McCurdy was rightfully upset, feared for his daughter's safety, and when he called the school to see how this could have happened, he got a glib brush-off response, the dad says. "We asked her why my daughter was sent home in just panties and a T-shirt, and she begins to tell me, 'We thought she had a long enough shirt to be able to put her on the school bus and send her home.'"
Absolutely not OK.
Six is a strange and wonderful age. Kids are discovering all kinds of new things about the world and new things about themselves too.
It brings with it a heightened sense of self-consciousness, and kids start to develop a sense of modesty. It's why they'll want to change alone, shout at you if you barge in on them in the bathroom and ask to start using the stall solo out in public. This kind of body autonomy should not be ignored and definitely should not be violated by a parent or a school.
Most children would not be OK with being asked to take a ride with a bus full of their peers in only their underpants and a T-shirt. It is in fact the stuff that school-age nightmares are made of — that sense of exposure and the humiliation it brings.
If your child needs frequent bathroom breaks at school, they aren't abnormal, especially around the age of 6. A study published in The Journal of Urology says that as many as 15 percent of kids wet their pants at school and that restricted bathroom breaks should only be an option once kids hit third grade.

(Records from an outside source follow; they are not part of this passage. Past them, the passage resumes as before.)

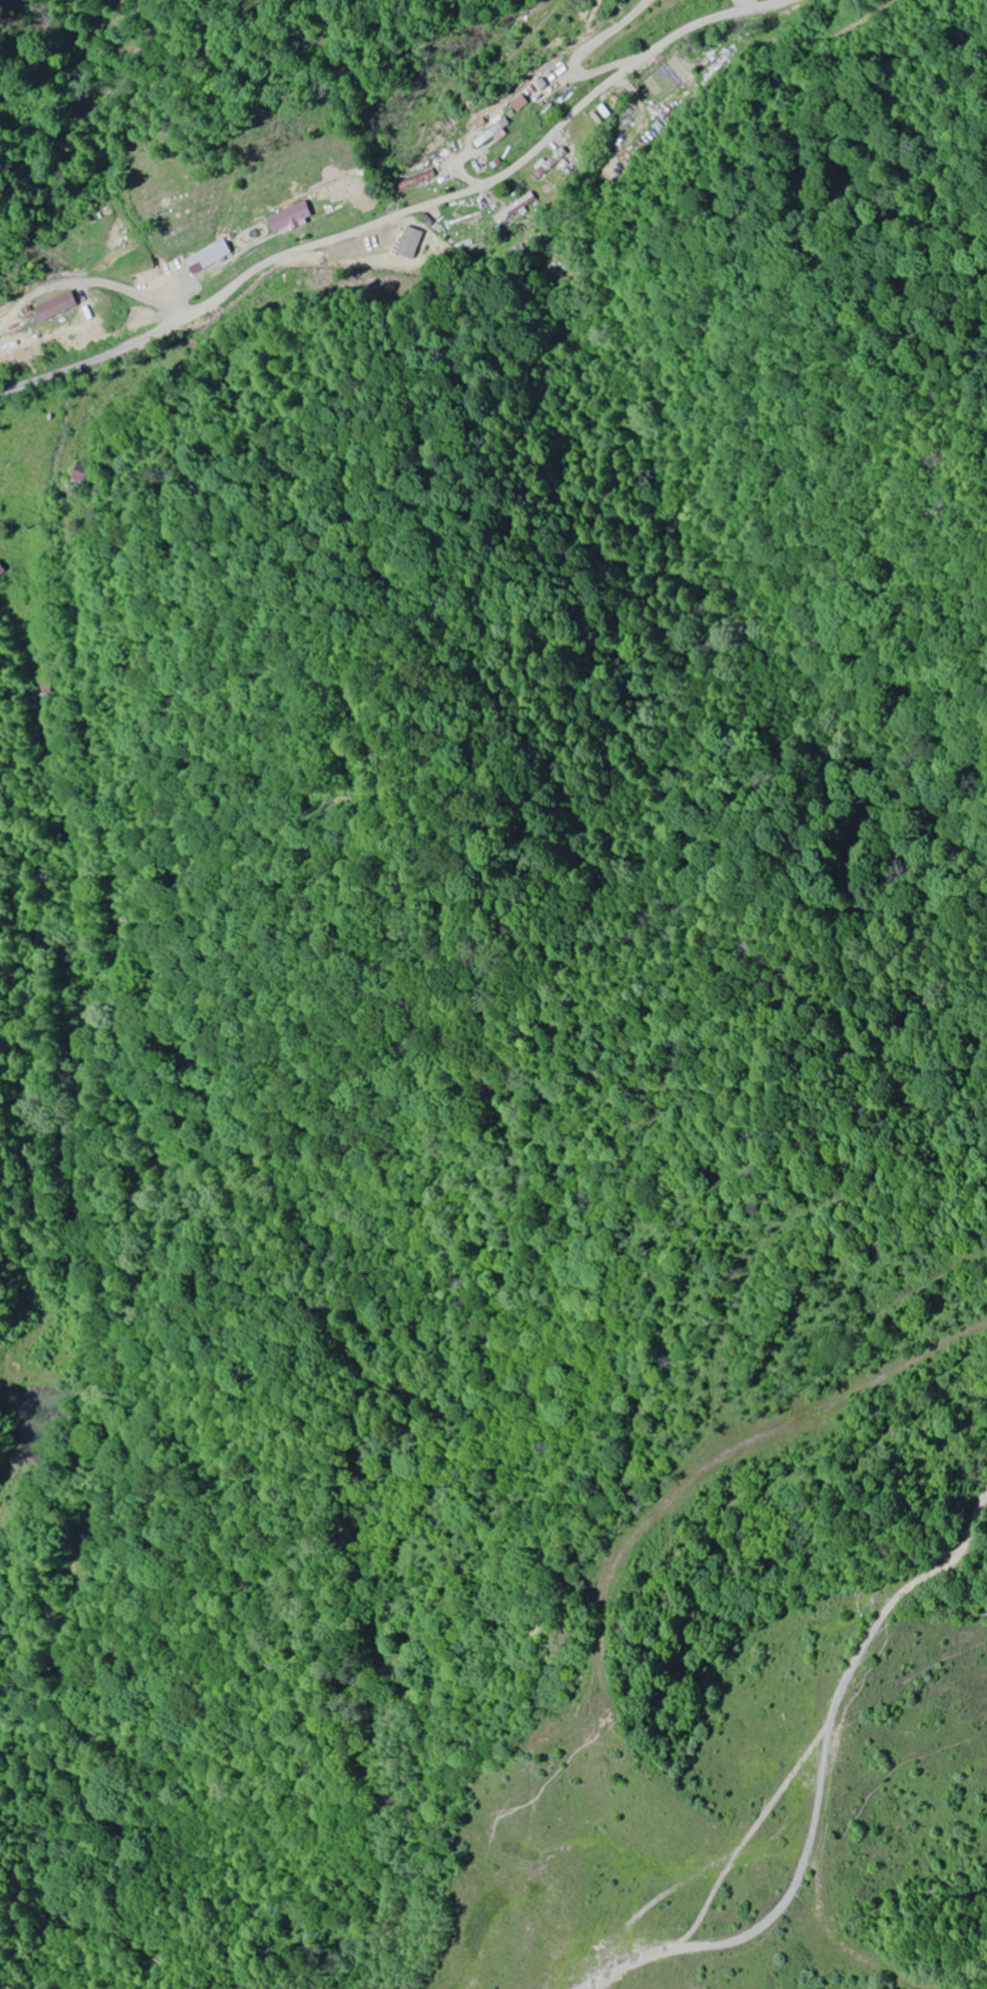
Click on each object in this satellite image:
building: (723, 69)
building: (516, 104)
building: (489, 134)
building: (475, 165)
building: (549, 165)
building: (410, 182)
building: (338, 191)
building: (515, 208)
building: (282, 216)
building: (465, 220)
road: (371, 223)
building: (387, 242)
building: (202, 257)
building: (67, 306)
building: (19, 342)
building: (4, 572)

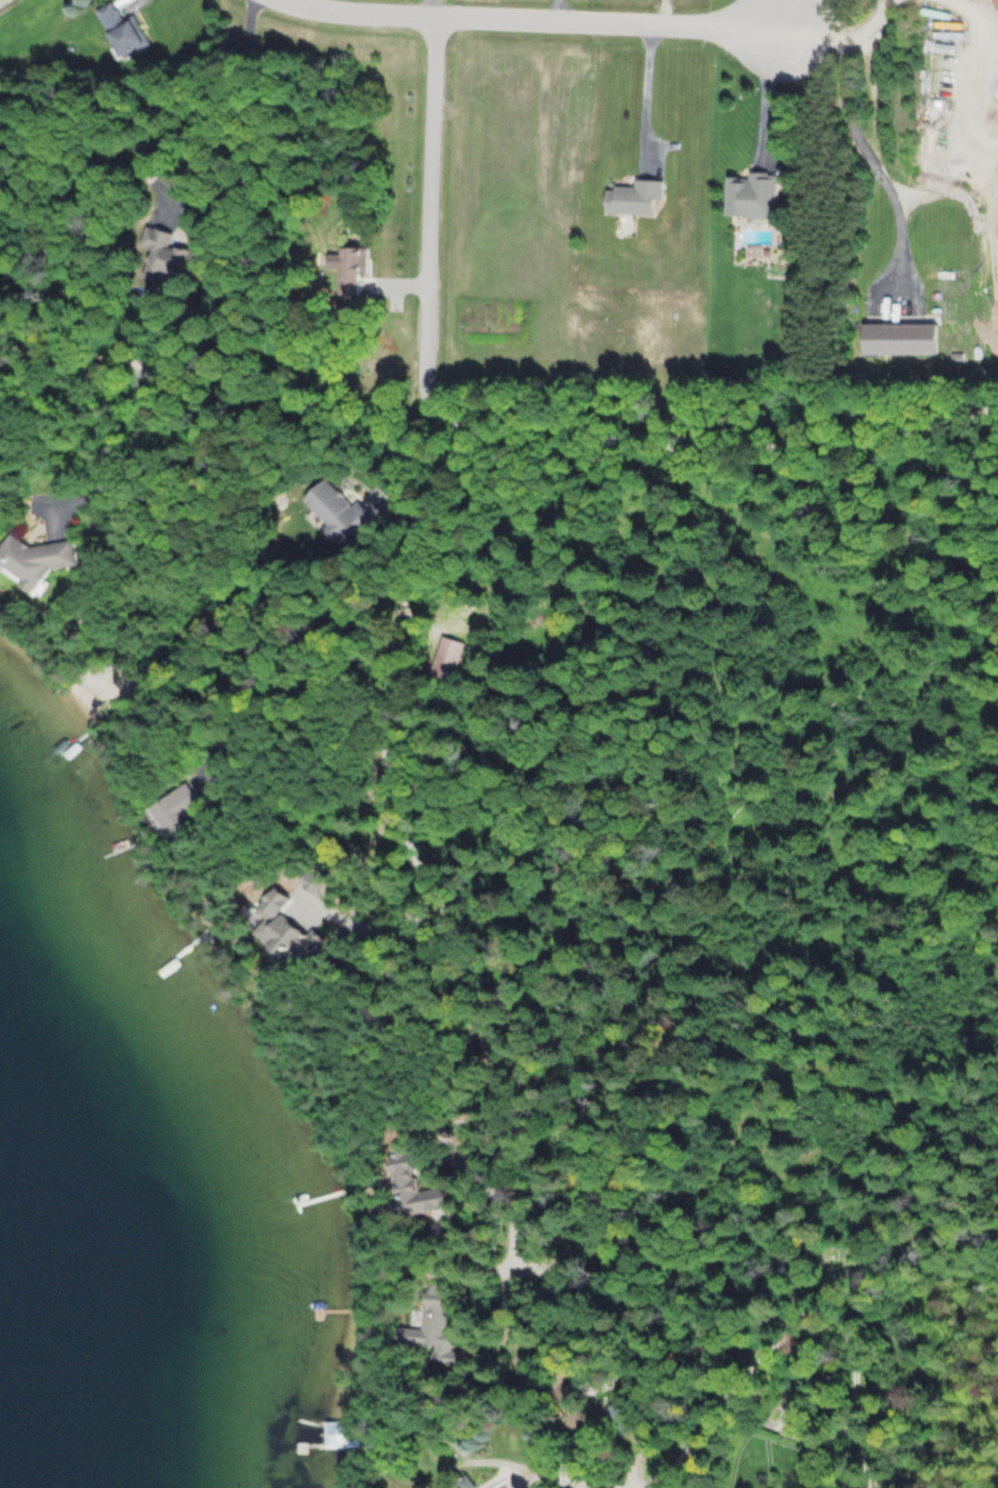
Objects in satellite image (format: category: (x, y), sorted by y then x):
road: (532, 18)
building: (121, 31)
quarry: (958, 121)
building: (752, 196)
building: (634, 199)
road: (424, 248)
building: (157, 255)
building: (354, 268)
road: (492, 463)
building: (338, 510)
building: (33, 558)
building: (448, 658)
building: (177, 812)
road: (414, 875)
building: (288, 930)
building: (411, 1179)
road: (807, 1303)
pier: (310, 1417)
building: (338, 1430)
pier: (311, 1440)
road: (577, 1477)
building: (463, 1483)
road: (644, 1483)
building: (445, 1487)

Despite that information, a third of kids were told to wait when they asked to use the bathroom (sound familiar?), and 89 percent of teachers thought a bathroom break every hour was excessive (it's not!).

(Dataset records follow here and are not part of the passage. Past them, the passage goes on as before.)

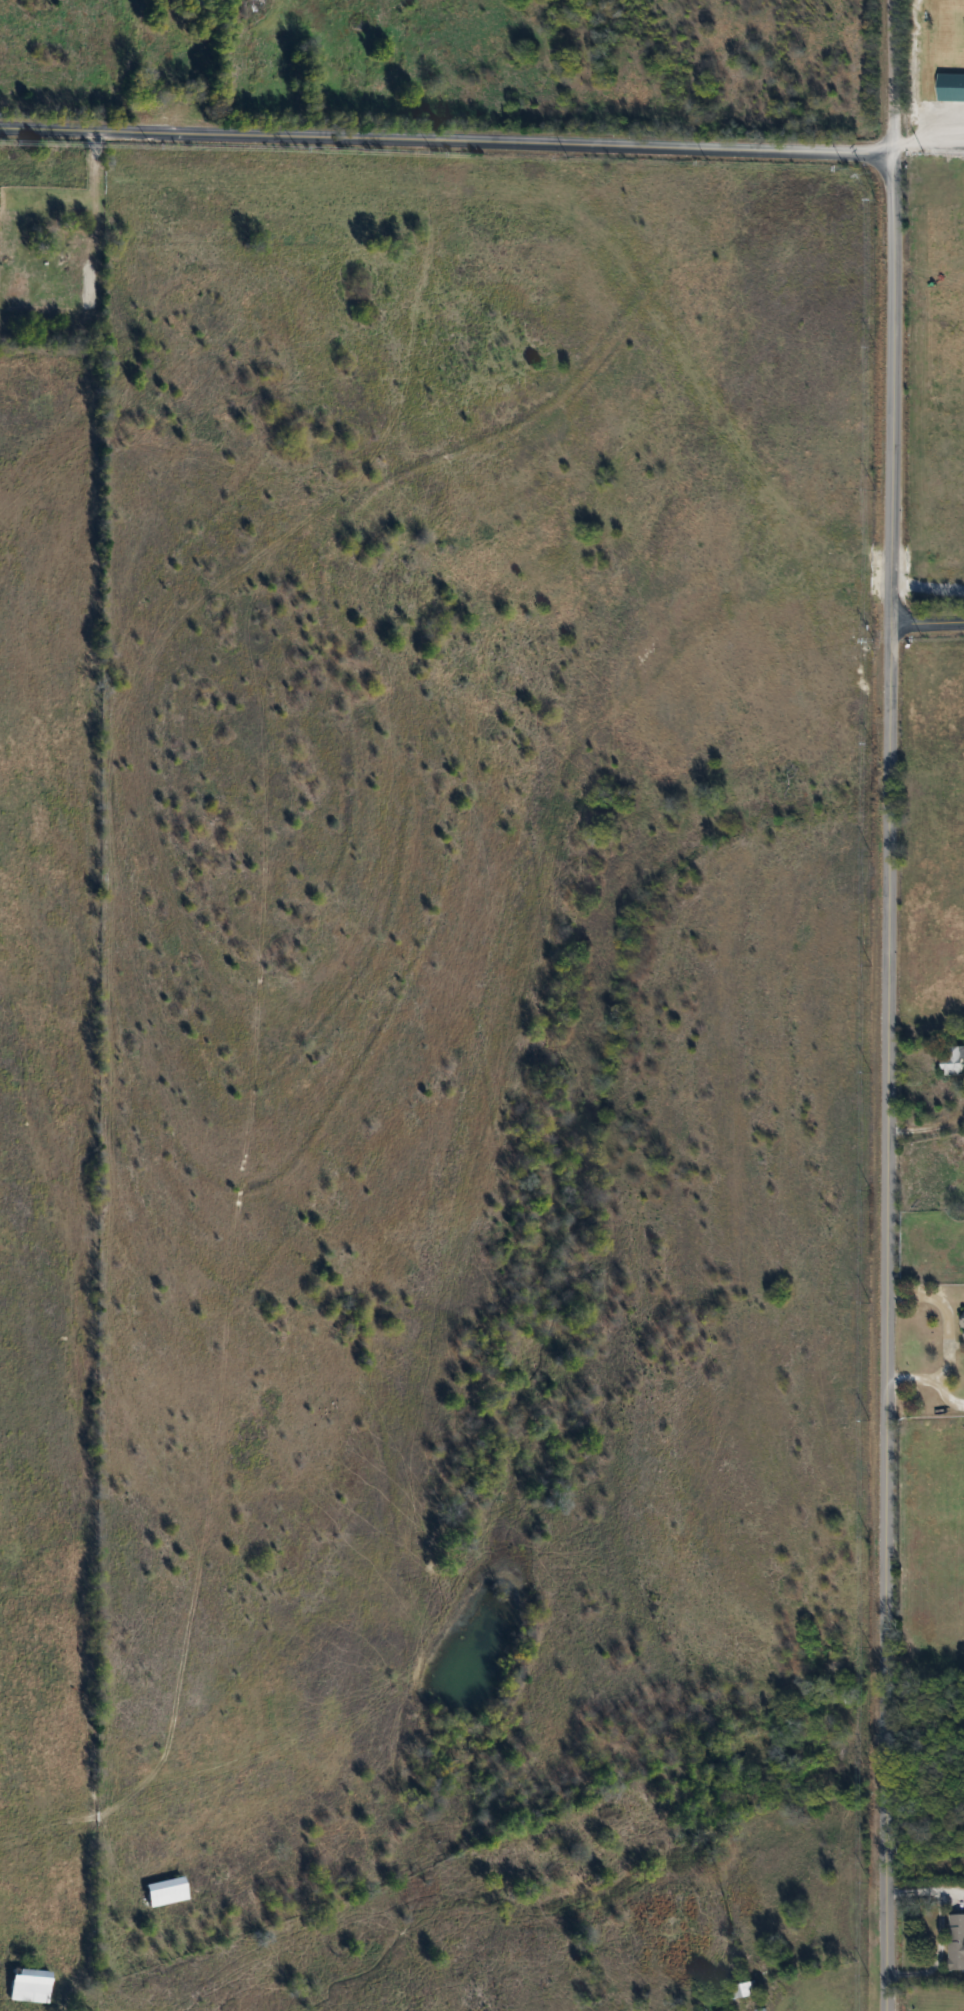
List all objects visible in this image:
road: (891, 76)
road: (446, 140)
road: (928, 141)
road: (928, 624)
building: (952, 1061)
road: (883, 1081)
road: (925, 1128)
building: (963, 1325)
building: (161, 1891)
building: (956, 1942)
building: (25, 1985)
building: (742, 1989)

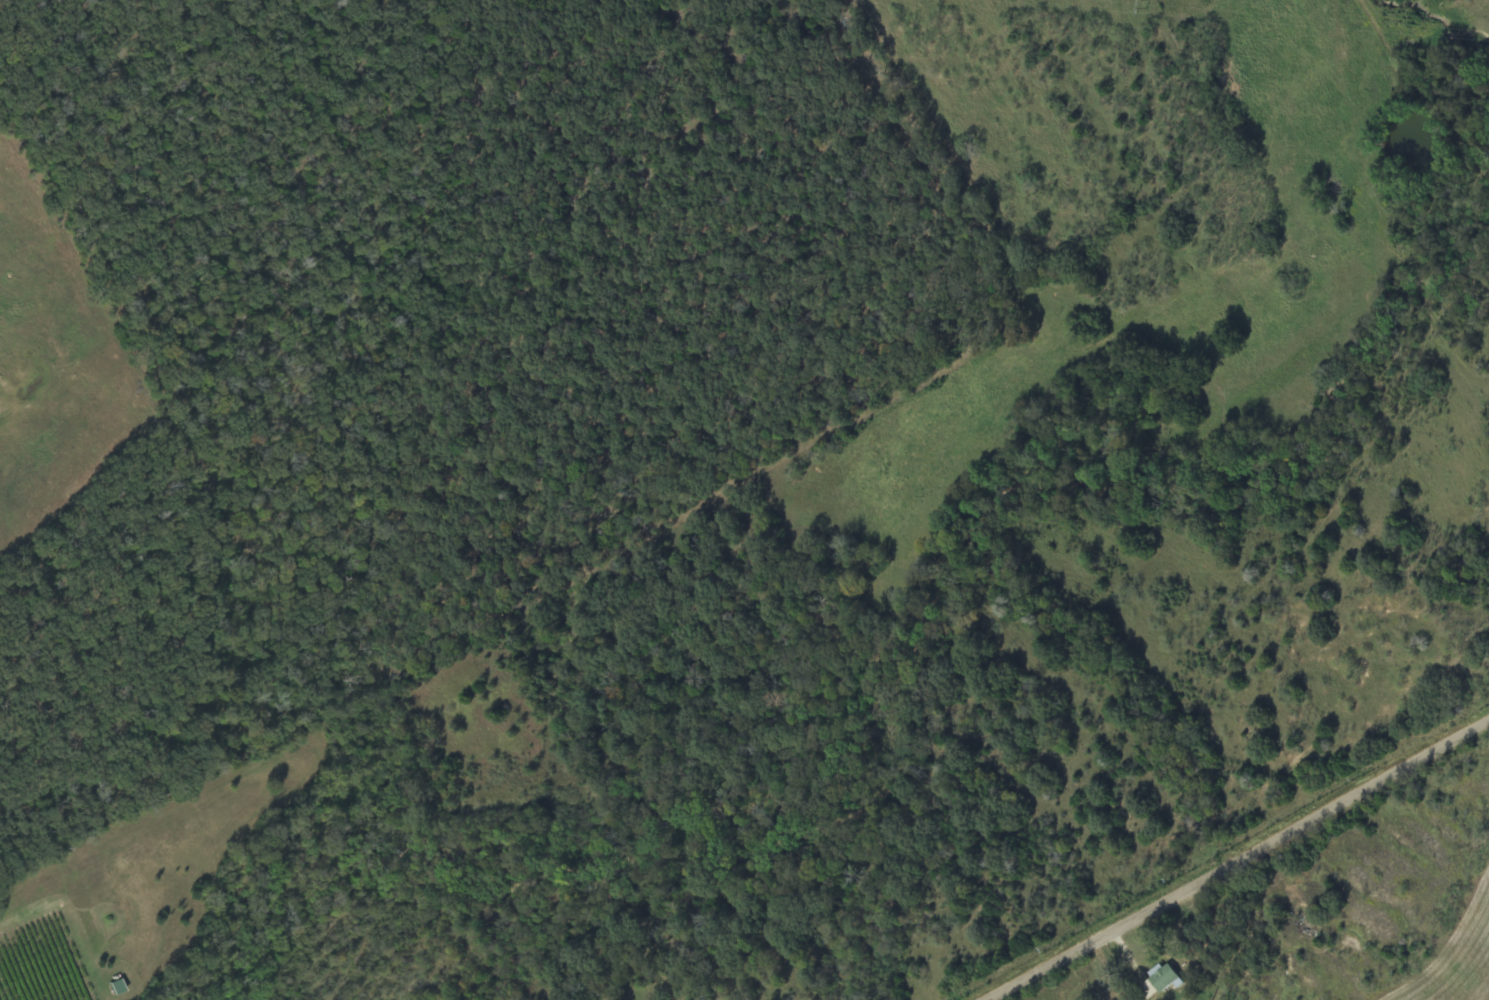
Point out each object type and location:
power tower: (1147, 3)
road: (474, 73)
road: (1241, 863)
building: (1163, 979)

If your child is one of the many that need frequent bathroom breaks, it can be helpful to talk to their teachers and request that they be allowed to use the restroom when nature calls to avoid accidents. It's also important to remember to pack extra sets of clothing, even after you think it's no longer an issue. It's like we tell our kids: Accidents do happen!
McCurdy, for his part, has hired a lawyer, while the school administration says it'll be looking into what went wrong in this particular case. I think at the end of the day, the outraged dad said it best:
"They make me send her to school in clothes to their expectations. Why couldn't you send my kid home in clothes to your expectations?"